Information
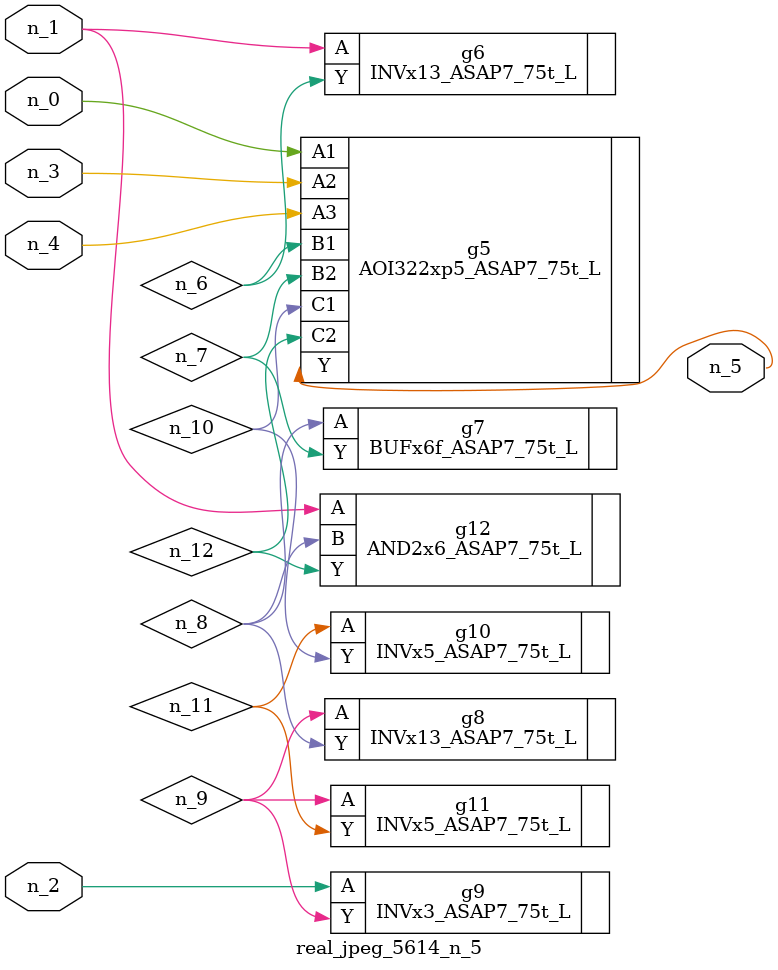
<source format=v>
module real_jpeg_5614_n_5 (n_4, n_0, n_1, n_2, n_3, n_5);

input n_4;
input n_0;
input n_1;
input n_2;
input n_3;

output n_5;

wire n_12;
wire n_8;
wire n_11;
wire n_6;
wire n_7;
wire n_10;
wire n_9;

AOI322xp5_ASAP7_75t_L g5 ( 
.A1(n_0),
.A2(n_3),
.A3(n_4),
.B1(n_6),
.B2(n_7),
.C1(n_10),
.C2(n_12),
.Y(n_5)
);

INVx13_ASAP7_75t_L g6 ( 
.A(n_1),
.Y(n_6)
);

AND2x6_ASAP7_75t_L g12 ( 
.A(n_1),
.B(n_8),
.Y(n_12)
);

INVx3_ASAP7_75t_L g9 ( 
.A(n_2),
.Y(n_9)
);

BUFx6f_ASAP7_75t_L g7 ( 
.A(n_8),
.Y(n_7)
);

INVx13_ASAP7_75t_L g8 ( 
.A(n_9),
.Y(n_8)
);

INVx5_ASAP7_75t_L g11 ( 
.A(n_9),
.Y(n_11)
);

INVx5_ASAP7_75t_L g10 ( 
.A(n_11),
.Y(n_10)
);


endmodule
</source>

Task to carry out
When a line in the material contains the string "input", copy that line.

Completed exercise
input n_4;
input n_0;
input n_1;
input n_2;
input n_3;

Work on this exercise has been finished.